__YOUR TASK__
Please rename "Categorias" to "Categories" everywhere it appears in the data below, and return the data with nothing else changed.

(Saved entries)
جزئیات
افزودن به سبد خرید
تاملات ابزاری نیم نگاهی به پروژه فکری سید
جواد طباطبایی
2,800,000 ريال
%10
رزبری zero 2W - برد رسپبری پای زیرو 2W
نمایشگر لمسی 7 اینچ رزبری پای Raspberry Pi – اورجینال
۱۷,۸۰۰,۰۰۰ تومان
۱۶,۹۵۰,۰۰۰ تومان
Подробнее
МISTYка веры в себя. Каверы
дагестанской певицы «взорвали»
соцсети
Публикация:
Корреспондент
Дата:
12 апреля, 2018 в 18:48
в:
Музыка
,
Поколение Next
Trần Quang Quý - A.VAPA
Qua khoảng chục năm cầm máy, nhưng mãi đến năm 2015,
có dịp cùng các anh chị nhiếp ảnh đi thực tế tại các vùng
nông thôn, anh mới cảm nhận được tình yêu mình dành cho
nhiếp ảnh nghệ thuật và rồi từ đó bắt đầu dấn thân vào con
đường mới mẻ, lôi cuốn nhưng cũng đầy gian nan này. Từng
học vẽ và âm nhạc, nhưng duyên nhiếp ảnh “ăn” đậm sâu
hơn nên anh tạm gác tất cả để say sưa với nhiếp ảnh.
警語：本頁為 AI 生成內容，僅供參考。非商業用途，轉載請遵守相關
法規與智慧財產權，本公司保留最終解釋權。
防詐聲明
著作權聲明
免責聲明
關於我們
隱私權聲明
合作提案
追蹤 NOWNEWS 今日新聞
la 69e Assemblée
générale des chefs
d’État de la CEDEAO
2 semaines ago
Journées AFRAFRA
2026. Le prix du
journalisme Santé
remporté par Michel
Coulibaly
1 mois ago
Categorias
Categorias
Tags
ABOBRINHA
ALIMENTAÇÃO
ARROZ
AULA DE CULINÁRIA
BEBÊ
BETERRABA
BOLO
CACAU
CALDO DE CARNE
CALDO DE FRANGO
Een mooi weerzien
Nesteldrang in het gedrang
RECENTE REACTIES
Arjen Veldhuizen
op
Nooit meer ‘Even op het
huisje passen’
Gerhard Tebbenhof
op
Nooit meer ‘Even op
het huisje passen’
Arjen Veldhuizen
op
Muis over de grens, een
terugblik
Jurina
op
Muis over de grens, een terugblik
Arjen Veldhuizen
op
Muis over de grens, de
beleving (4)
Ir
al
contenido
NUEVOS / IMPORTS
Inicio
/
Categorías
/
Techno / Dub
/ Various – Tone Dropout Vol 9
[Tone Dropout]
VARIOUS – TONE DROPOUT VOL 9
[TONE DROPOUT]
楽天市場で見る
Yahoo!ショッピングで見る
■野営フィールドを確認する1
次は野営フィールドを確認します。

__ANSWER FOR THE TASK__
جزئیات
افزودن به سبد خرید
تاملات ابزاری نیم نگاهی به پروژه فکری سید
جواد طباطبایی
2,800,000 ريال
%10
رزبری zero 2W - برد رسپبری پای زیرو 2W
نمایشگر لمسی 7 اینچ رزبری پای Raspberry Pi – اورجینال
۱۷,۸۰۰,۰۰۰ تومان
۱۶,۹۵۰,۰۰۰ تومان
Подробнее
МISTYка веры в себя. Каверы
дагестанской певицы «взорвали»
соцсети
Публикация:
Корреспондент
Дата:
12 апреля, 2018 в 18:48
в:
Музыка
,
Поколение Next
Trần Quang Quý - A.VAPA
Qua khoảng chục năm cầm máy, nhưng mãi đến năm 2015,
có dịp cùng các anh chị nhiếp ảnh đi thực tế tại các vùng
nông thôn, anh mới cảm nhận được tình yêu mình dành cho
nhiếp ảnh nghệ thuật và rồi từ đó bắt đầu dấn thân vào con
đường mới mẻ, lôi cuốn nhưng cũng đầy gian nan này. Từng
học vẽ và âm nhạc, nhưng duyên nhiếp ảnh “ăn” đậm sâu
hơn nên anh tạm gác tất cả để say sưa với nhiếp ảnh.
警語：本頁為 AI 生成內容，僅供參考。非商業用途，轉載請遵守相關
法規與智慧財產權，本公司保留最終解釋權。
防詐聲明
著作權聲明
免責聲明
關於我們
隱私權聲明
合作提案
追蹤 NOWNEWS 今日新聞
la 69e Assemblée
générale des chefs
d’État de la CEDEAO
2 semaines ago
Journées AFRAFRA
2026. Le prix du
journalisme Santé
remporté par Michel
Coulibaly
1 mois ago
Categories
Categories
Tags
ABOBRINHA
ALIMENTAÇÃO
ARROZ
AULA DE CULINÁRIA
BEBÊ
BETERRABA
BOLO
CACAU
CALDO DE CARNE
CALDO DE FRANGO
Een mooi weerzien
Nesteldrang in het gedrang
RECENTE REACTIES
Arjen Veldhuizen
op
Nooit meer ‘Even op het
huisje passen’
Gerhard Tebbenhof
op
Nooit meer ‘Even op
het huisje passen’
Arjen Veldhuizen
op
Muis over de grens, een
terugblik
Jurina
op
Muis over de grens, een terugblik
Arjen Veldhuizen
op
Muis over de grens, de
beleving (4)
Ir
al
contenido
NUEVOS / IMPORTS
Inicio
/
Categorías
/
Techno / Dub
/ Various – Tone Dropout Vol 9
[Tone Dropout]
VARIOUS – TONE DROPOUT VOL 9
[TONE DROPOUT]
楽天市場で見る
Yahoo!ショッピングで見る
■野営フィールドを確認する1
次は野営フィールドを確認します。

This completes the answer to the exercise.